I am 24 and I’m from Les Deux Alps, which is quite a big resort in France. Growing up there it was very easy for me to start snowboarding. I started snowboarding when I was five and while I was in school I was riding a lot. So it was for sure always part of my life. I live there now and though I’m traveling a lot I try to go back there and have a few sessions a year.
When did you start snowboarding professionally?
I guess when I graduated high school, I was 18 and I didn’t have to go to school anymore. That’s when Volcom signed me and basically when everything started. I won a few contests and made a little living out of it, and was able to travel most of the year.
So you got started doing a lot of contests?
Yeah I guess every kid kind of has to prove it through contests, it’s easy because you can just register and go; you have your spot. But it’s pretty hard to get with a cool filming crew, so for sure you need to get a little name first and that goes through contests. So winning a few contests when I was 18 and then I started to film more when I was about 19. I was always doing both, you know, always doing a little bit of this and that.
And that continued into pretty much this season…
Yeah that’s what I’ve been doing pretty much. You know sometimes focusing a little on contests, but not really properly training. And then filming a part at the same time which after a few years it is so complicated. I ended up doing not so good at both, and I just realized I had to make a choice. Since the Olympics are coming I am excited this year to focus on halfpipe, which is something I love. It’s a really cool challenge and I feel really good that I made that decision. It doesn’t mean that I won’t be able to film in a few years, after the Olympics I am probably going to go back to filming, so that’s the path I chose for now.
There aren’t a lot of other French halfpipe riders are there?
No, there was Mathieu Crepel, but he deiced not to go this time. So there are two kids trying to go with me as well, but I’m pretty much the first one on the list.
So you’ve been competing as much as possible this season?
Yeah pretty much, we were in Olso last week for Arctic Challenge and I think that was my sixth contest of the year. So it’s a lot, but it takes what it takes. To qualify for the Olympics, and as well compete at TTR (World Snowboard Tour) and also the X Games. It’s for sure a lot of contests, but as I’m doing only that… I used to go filming in between contests and that was hectic!
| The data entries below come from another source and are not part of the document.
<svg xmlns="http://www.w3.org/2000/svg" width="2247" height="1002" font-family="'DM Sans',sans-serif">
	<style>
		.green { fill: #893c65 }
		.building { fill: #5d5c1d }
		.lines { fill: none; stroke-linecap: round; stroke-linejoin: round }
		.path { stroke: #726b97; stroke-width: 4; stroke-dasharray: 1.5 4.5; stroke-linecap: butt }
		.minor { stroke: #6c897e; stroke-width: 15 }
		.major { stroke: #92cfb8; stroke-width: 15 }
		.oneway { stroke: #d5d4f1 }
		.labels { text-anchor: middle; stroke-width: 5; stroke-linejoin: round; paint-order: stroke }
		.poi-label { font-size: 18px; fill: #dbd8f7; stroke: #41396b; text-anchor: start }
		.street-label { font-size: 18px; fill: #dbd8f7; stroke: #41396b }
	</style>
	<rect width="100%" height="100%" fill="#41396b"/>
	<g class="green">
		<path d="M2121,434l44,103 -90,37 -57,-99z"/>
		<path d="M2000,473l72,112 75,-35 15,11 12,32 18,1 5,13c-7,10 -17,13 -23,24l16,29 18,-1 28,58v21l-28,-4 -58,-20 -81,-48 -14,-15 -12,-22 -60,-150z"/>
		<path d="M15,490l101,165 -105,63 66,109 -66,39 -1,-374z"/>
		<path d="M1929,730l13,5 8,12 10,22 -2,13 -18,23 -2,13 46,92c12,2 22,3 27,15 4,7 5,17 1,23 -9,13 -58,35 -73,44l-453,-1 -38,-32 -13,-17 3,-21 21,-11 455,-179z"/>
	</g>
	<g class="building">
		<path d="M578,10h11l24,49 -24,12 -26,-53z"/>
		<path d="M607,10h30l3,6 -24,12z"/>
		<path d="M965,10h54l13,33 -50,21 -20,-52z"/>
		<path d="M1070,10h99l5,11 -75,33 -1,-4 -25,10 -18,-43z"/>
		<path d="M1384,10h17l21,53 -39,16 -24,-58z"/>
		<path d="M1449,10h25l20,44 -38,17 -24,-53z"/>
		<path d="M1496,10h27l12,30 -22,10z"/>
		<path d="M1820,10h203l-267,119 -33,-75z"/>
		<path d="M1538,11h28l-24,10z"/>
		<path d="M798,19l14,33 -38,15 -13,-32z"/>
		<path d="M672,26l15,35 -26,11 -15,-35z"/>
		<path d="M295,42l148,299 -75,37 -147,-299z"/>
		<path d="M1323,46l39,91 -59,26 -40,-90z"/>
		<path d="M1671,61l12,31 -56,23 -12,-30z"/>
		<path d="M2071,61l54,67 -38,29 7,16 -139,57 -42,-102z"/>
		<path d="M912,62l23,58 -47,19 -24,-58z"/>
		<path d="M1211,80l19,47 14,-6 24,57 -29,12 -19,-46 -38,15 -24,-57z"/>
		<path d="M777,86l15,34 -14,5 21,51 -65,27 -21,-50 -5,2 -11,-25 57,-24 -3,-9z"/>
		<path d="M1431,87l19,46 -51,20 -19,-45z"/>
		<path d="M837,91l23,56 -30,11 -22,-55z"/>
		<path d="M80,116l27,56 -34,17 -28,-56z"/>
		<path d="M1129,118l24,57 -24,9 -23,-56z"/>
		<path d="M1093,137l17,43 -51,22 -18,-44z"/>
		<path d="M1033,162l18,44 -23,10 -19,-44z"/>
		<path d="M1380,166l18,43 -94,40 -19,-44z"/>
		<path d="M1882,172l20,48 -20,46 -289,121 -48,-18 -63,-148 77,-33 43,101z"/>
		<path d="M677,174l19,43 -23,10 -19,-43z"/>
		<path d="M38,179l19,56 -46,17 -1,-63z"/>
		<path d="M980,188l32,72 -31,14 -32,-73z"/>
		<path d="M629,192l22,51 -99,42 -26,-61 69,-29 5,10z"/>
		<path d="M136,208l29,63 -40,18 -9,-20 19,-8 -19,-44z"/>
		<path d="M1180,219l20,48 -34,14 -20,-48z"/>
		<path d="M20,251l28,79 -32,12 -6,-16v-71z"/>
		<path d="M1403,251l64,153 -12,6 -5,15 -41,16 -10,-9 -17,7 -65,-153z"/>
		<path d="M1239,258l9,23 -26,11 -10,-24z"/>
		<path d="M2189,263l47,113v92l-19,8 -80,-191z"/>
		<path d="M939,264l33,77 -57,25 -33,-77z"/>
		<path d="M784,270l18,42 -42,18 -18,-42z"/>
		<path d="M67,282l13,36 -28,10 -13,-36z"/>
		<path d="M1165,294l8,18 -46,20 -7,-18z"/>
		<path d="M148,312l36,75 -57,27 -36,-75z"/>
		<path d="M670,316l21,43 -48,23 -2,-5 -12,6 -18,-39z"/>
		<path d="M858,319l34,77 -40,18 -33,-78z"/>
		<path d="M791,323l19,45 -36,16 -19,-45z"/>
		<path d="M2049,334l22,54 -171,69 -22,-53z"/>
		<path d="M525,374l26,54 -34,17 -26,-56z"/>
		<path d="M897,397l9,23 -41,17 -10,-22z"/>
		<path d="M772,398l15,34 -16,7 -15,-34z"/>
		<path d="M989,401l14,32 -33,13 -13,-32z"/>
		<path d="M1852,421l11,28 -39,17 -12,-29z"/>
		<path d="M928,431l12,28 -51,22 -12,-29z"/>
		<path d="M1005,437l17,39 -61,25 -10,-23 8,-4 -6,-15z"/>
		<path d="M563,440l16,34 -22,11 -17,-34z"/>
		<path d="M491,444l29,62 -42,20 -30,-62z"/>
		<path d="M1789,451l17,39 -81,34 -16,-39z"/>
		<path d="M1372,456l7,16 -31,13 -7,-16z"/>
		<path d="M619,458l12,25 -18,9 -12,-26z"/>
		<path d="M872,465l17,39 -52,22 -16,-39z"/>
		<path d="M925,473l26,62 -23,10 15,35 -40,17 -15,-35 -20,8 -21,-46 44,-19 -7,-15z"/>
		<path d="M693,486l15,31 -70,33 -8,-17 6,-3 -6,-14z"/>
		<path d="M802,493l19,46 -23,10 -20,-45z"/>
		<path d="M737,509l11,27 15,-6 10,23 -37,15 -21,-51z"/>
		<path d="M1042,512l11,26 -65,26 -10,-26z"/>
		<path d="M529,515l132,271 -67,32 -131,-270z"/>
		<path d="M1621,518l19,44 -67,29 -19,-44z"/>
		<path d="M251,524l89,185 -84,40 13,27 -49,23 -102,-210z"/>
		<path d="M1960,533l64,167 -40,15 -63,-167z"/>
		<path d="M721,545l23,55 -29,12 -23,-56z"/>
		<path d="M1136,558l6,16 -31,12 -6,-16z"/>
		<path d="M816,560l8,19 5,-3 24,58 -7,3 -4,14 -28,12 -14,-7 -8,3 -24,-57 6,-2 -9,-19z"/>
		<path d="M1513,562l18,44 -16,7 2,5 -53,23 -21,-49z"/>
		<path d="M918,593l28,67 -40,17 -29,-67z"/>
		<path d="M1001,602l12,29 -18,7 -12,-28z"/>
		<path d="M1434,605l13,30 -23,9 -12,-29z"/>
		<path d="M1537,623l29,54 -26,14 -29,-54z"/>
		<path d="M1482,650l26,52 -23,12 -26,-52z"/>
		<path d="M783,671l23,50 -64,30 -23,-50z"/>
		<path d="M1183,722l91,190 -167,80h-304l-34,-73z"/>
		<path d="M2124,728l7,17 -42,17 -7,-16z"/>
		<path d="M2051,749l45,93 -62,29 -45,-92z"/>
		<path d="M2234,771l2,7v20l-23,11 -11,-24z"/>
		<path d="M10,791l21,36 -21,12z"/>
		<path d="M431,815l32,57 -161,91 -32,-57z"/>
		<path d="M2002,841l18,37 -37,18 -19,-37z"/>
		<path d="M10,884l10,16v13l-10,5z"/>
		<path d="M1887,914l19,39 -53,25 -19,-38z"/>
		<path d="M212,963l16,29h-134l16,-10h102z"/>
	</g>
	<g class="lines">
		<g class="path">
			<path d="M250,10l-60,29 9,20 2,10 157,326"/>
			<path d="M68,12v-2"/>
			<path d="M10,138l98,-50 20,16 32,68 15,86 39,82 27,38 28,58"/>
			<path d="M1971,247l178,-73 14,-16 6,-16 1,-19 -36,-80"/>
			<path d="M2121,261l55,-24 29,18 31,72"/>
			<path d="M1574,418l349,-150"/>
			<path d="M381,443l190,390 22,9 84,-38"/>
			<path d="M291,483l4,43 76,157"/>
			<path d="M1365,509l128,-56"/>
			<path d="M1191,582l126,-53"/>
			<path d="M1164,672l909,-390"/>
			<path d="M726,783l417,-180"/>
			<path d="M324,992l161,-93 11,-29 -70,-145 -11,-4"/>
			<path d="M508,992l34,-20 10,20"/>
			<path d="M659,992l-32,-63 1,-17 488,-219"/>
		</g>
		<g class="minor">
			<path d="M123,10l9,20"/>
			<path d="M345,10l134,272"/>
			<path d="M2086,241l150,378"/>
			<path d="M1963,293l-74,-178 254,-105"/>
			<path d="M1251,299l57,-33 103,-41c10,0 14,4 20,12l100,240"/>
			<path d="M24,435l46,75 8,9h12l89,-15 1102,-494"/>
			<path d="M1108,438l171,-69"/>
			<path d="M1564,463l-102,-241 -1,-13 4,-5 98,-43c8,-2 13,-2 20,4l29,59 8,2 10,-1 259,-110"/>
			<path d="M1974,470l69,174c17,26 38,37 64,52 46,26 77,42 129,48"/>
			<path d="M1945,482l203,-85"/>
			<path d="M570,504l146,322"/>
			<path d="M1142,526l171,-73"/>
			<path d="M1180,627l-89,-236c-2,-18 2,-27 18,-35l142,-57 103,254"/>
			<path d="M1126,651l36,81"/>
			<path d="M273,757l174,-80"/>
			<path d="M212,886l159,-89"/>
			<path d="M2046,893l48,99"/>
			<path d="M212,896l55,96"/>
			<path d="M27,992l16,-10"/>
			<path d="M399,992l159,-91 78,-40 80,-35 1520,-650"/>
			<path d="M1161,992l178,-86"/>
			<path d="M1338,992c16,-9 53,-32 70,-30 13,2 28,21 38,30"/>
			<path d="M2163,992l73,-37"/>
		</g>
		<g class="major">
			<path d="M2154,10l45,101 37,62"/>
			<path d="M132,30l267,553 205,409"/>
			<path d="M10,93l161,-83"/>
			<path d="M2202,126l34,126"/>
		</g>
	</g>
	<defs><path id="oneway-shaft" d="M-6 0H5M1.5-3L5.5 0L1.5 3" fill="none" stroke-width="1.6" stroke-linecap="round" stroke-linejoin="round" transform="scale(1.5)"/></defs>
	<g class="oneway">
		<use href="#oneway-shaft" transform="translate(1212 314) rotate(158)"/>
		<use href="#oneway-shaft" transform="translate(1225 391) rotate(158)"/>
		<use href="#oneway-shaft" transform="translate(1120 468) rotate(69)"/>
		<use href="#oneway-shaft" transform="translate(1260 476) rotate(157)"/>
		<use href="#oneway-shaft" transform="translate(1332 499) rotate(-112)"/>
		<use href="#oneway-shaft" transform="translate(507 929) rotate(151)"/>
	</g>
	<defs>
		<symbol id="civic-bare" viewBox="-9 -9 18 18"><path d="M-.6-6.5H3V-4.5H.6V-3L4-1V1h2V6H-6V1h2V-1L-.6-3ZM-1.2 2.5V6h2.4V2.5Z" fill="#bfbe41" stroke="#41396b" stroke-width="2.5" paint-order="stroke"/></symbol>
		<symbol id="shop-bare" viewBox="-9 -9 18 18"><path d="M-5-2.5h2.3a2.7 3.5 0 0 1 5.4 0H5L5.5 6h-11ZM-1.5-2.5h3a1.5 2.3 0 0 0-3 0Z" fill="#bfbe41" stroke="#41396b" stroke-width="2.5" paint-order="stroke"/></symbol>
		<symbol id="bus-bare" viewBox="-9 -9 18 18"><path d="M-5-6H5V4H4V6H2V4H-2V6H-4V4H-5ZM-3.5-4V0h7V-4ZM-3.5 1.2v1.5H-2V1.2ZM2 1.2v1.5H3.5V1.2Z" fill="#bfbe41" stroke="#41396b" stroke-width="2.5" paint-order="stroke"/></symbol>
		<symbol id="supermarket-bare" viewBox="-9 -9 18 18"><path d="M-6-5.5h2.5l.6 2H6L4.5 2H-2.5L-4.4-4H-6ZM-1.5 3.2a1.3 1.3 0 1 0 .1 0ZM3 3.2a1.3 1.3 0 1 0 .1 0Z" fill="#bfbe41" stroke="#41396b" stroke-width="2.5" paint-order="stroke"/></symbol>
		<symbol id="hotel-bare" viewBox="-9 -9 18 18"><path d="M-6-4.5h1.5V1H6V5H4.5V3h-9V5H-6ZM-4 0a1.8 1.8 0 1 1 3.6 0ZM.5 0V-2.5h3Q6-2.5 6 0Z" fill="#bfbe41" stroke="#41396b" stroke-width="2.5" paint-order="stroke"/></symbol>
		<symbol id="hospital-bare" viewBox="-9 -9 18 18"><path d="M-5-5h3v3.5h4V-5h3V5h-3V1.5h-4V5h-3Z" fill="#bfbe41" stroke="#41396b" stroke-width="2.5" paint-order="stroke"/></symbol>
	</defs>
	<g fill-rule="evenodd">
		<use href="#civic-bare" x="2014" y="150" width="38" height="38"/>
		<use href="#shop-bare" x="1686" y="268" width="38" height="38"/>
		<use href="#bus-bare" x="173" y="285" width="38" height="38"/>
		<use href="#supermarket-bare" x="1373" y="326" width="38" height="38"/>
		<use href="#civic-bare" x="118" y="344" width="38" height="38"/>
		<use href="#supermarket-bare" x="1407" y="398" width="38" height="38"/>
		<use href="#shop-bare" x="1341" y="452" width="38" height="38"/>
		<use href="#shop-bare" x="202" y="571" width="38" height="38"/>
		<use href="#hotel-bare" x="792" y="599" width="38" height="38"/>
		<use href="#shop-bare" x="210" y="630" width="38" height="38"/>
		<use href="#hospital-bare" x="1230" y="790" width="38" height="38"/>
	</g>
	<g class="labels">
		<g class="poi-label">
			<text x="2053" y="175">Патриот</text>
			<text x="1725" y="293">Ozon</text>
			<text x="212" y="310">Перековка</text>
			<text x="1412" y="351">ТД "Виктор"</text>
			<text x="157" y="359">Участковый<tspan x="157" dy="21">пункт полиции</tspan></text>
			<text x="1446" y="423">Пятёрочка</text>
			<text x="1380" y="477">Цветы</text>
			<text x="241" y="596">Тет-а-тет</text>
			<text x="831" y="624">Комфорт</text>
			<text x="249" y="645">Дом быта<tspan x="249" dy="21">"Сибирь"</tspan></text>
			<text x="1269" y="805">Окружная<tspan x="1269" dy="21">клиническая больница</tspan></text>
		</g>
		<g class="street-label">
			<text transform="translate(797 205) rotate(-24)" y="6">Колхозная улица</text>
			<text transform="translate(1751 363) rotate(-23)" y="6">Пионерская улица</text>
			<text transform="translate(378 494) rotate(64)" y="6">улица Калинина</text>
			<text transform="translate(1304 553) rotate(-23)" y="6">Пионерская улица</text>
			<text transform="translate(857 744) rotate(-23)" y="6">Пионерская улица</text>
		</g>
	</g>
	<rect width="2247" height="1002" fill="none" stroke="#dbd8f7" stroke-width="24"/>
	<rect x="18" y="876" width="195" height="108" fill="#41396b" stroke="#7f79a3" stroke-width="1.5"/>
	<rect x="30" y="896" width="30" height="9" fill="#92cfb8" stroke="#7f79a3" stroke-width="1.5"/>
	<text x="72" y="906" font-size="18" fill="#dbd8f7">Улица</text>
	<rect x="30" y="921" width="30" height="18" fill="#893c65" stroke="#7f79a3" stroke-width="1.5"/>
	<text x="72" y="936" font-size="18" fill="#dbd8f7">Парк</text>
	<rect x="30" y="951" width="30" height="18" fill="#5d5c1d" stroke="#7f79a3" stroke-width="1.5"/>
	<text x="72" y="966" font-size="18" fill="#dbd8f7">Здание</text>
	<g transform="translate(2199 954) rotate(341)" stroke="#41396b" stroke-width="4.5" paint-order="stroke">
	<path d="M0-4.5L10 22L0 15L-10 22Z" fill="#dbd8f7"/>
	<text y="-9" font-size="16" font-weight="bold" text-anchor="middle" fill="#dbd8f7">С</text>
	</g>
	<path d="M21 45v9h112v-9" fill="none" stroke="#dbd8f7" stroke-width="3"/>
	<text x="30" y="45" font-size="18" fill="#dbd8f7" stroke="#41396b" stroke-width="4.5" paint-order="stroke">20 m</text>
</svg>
Now I have time to ride and time to train, and it makes it so much easier. I didn’t do that good yet, but it’s getting there. I’m feeling really good in the pipe; I’m stoked on my riding. I didn’t really put it down yet, but I know it’s coming.
How is riding at an event like the Arctic Challenge compared to the US Open or XGames?
It’s a bit more mellow, and since it’s Terje’s event they really want the riders to be involved and to give feedback to make it the best it can be.
And it’s an event that you’ve been to before and actually won when it was a quarter pipe event?
Yeah that’s maybe why I won when I was I younger… You know, a quarterpipe we were only riding when there was the contest. I didn’t have any advantage over anyone else, it was just show up and ride the quarter. No one was like training on the side. So I was really young and it was the first time Terje invited me to Arctic Challenge and as a kid, it meant a lot. Basically that’s when it all really started for me. So since then I keep going back there and even if I don’t win or whatever, it’s always a bit fitting to be there.